Indian Institute of Science Education and Research (IISER) Bhopal Scientists have developed a statistical model to predict Indian summer temperatures and extended climate anomalies in India, using weather data from the preceding winter.
Funded by the Department of Science and Technology (DST), Government of India, the model predicts the temperature of an Indian summer season (March-April-May or MAM) using weather data from the previous winter (Dec-Jan-Feb).
The model has also helped in understanding the relationships among various weather parameters and how they have dynamically co-evolved over the past 69 years.
The researchers have used parameters such as the sea surface temperature, sea level pressure, zonal wind, precipitation, and maximum, minimum, and average air temperatures from the previous winter, to predict the summer temperatures throughout India. The summer temperature has seen a significant increase, especially in North India, during recent decades, IISER Bhopal researchers said.

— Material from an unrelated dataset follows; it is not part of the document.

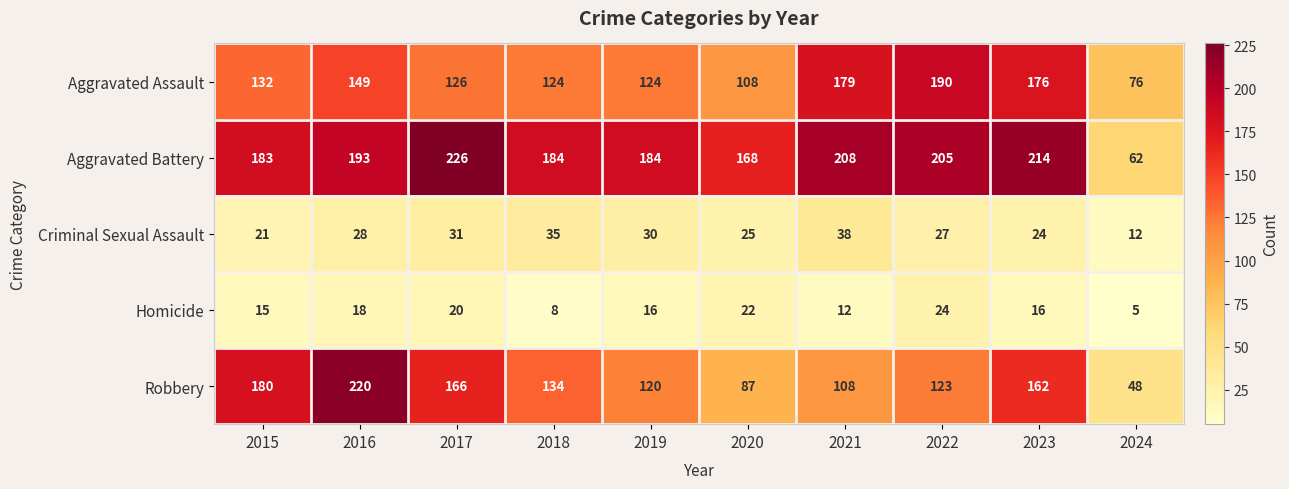

What is the difference between the maximum and minimum values in the Aggravated Assault series?

114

The researchers have also shown that the summer temperature predictability is better for South India than North, due to the former’s proximity to the ocean and the greater impact of the sea surface temperature on summer heat in the subcontinent.
The research was led by Dr Pankaj Kumar, Assistant Professor, Department of Earth and Environmental Sciences, IISER Bhopal. The model development and results of the prediction studies have been recently published in the International Journal of Climatology, in a paper co-authored by Dr Kumar and his research scholar Aditya Kumar Dubey.
Highlighting the need for this research, Dr Kumar said, “With climate change and global warming being increasingly recognized as a threat to the ecosystem, socio-economy and, perhaps, life itself, it is important to understand and be able to predict seasonal patterns for better preparedness.”
A multi-linear statistical technique called Canonical Correlation Analysis was used to predict summer temperatures and understand the relationships among the various weather parameters, said Dubey.